The first thing you notice when you stroll through downtown San Francisco on a weekday afternoon is the quiet. There are shorter lunch lines outside the Market Street salad shops. There are still some shuttle buses with tinted windows, but they are fewer in number. Recently, a friend was informed by a barista at a café close to Salesforce Tower that her regulars had become fewer in number, and those who remained received smaller tips. little things. However, little things add up.
The recent article from The Economist that has been making the rounds on LinkedIn and Hacker News contends that while the tech job bust is real, AI is most likely not the cause—at least not yet. It is a thoughtful, persuasive argument. And it might be correct. However, as you read it, you get the impression that the magazine is attempting to stop a tide that has already begun to move.
| Detail | Information |
|---|---|
| Topic | Tech sector employment decline (2022–2026) |
| Primary Source | The Economist, April 13, 2026 |
| Geographic Scope | US, Australia, Britain, Canada, France, Japan, Norway |
| Trigger Event | ChatGPT public release, November 2022 |
| Tech Share of US Employment | Down from 2.5% (late 2022) to 2.3% (2026) |
| Estimated “Missing” Tech Jobs | More than 500,000 in the US |
| San Francisco Total Employment | Down roughly 3% since early 2023 |
| Notable Layoffs Cited | Oracle, Block, Amazon, Meta |
| Key AI Tool Mentioned | Claude Code, released February 2025 |
| Sub-industry Hit Hardest | Web-search portals & information services (–7% since Dec 2022) |
| Worker Sentiment | Top 10% earners report record job-loss anxiety |
The figures are not nuanced. In contrast to the trend line economists drew prior to late 2022, more than half a million tech jobs are currently regarded as “missing.” The percentage of American jobs in the tech sector has decreased from 2.5 to 2.3%. Oracle is making thousands of cuts. Block is laying off almost half of its employees. Amazon and Meta are constantly looking for new departments to cut. Despite what the share prices indicate, none of this appears to be a sector experiencing a generational boom.

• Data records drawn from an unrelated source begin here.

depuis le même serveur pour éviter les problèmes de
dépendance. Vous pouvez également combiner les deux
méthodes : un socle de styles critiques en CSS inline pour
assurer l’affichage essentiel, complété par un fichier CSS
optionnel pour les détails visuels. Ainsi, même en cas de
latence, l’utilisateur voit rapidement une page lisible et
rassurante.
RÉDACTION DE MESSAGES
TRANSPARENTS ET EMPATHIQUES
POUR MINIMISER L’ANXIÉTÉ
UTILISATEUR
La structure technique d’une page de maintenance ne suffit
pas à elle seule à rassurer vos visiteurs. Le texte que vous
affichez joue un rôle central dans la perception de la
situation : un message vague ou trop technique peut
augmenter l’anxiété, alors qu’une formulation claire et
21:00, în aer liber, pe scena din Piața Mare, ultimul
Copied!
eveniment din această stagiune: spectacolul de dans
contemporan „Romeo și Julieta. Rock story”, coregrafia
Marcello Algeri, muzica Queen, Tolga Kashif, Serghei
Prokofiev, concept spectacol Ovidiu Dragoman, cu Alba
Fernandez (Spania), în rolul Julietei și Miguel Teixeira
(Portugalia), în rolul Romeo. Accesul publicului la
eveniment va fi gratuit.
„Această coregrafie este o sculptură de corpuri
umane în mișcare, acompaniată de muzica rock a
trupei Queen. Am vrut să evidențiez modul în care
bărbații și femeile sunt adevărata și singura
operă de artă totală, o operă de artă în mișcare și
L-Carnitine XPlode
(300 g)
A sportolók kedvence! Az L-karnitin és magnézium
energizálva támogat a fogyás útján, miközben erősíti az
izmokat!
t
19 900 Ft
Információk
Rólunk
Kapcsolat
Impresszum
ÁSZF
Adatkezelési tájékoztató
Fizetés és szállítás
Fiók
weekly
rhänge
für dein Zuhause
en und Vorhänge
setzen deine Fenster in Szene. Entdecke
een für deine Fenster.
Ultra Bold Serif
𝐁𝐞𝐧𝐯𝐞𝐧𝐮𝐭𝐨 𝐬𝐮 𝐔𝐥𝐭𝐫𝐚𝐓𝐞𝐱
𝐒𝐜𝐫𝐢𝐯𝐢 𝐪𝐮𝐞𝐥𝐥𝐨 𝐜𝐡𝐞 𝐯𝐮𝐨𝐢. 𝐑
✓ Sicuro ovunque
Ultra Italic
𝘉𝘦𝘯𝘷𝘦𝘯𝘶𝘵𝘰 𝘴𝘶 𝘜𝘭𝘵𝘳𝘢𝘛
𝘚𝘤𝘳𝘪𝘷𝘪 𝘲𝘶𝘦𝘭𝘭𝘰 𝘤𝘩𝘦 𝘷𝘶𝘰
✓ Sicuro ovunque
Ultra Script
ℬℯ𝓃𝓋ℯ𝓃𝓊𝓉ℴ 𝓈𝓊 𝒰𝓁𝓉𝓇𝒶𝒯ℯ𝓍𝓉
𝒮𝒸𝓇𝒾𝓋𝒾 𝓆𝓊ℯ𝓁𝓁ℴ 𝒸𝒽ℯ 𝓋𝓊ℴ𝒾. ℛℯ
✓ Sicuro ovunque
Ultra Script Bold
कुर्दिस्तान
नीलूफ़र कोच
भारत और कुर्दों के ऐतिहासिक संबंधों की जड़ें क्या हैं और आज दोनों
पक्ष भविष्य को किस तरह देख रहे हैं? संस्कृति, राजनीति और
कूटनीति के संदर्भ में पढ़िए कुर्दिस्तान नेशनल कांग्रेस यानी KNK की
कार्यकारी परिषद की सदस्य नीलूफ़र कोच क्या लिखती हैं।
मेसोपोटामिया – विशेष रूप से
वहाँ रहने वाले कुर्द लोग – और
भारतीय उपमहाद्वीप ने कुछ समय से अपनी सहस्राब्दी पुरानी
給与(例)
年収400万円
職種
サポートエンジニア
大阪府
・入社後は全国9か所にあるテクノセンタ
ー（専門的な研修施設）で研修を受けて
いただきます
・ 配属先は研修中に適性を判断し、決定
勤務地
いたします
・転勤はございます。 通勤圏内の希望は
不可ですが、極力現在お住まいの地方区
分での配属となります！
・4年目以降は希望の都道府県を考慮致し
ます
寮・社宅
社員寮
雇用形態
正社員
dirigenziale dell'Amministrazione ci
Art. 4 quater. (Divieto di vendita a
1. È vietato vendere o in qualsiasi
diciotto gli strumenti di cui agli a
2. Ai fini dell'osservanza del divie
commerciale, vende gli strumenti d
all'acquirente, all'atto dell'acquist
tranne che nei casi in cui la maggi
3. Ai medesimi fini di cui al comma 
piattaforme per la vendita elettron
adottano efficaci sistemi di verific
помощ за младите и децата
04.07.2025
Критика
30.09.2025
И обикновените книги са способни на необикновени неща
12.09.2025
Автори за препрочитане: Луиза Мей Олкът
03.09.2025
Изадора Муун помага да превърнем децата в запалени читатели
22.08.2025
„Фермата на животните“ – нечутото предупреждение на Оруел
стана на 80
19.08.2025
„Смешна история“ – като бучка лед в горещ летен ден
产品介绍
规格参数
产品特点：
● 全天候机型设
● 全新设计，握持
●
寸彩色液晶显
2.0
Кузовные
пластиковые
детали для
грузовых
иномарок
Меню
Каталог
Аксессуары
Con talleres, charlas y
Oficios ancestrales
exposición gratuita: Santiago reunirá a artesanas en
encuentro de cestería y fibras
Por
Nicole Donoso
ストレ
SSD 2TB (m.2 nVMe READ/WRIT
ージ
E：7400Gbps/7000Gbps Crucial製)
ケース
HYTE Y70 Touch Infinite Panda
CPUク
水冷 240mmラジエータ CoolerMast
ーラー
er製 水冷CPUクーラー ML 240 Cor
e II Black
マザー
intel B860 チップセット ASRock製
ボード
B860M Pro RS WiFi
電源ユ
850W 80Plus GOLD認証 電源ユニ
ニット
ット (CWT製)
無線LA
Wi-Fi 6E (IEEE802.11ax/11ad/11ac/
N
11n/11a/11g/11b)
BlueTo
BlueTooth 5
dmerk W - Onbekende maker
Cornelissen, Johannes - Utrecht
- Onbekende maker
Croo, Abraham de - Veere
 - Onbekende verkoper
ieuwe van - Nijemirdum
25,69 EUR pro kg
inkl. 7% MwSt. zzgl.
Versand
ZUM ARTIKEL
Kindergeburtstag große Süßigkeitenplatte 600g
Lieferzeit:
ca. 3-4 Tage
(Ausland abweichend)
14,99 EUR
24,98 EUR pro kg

Timing is the Economist’s primary defense. It notes that in late 2022, ChatGPT was a toy. The early models were limited to impressing dinner party guests and were unable to write production code or truly replace a backend engineer. That’s reasonable. It is argued that cheap-money hangovers, overhiring during the pandemic, and an industry that had just gotten ahead of itself were more responsible for the slowdown in tech hiring through 2023 and 2024.
However, the article reluctantly acknowledges that Claude Code, which was released in February 2025, is the first tool that makes “engineer replacement” sound less like science fiction. The shift is evident to anyone who has witnessed a senior developer give a feature to an agent and leave for the afternoon. It remains to be seen if employment statistics reflect this change. There is a lag in the data. It lags all the time.

The degree to which the trend is consistent across nations is also intriguing. Seven economies with very different labor laws and macroeconomic conditions—America, Australia, Britain, Canada, France, Japan, and Norway—all exhibit the same flattening curve in tech employment after late 2022. It is possible for coincidence to occur. On that scale, coincidence begins to resemble denial.
The mood is more difficult to ignore. Three years ago, high earners would have laughed off job-loss anxiety, but today they report the highest levels of concern ever. Thirtysomething engineers, comfortably in the middle of their careers, are discreetly updating their resumes. The inbox is more full than it has been in ten years, according to recruiters. People on the internet frequently refer to it as the “vibe shift,” which is difficult to measure but simple to sense.
Perhaps this is merely a postponed correction and The Economist is correct. Perhaps everyone who wants a single villain finds the AI explanation to be too tidy, too cinematic, or too convenient. Alternatively, it’s possible that we’re just viewing the first part of something bigger and won’t identify it. Sitting here in 2026, it’s difficult to determine which. However, hiring data over the next several quarters will likely reveal more than any opinion piece.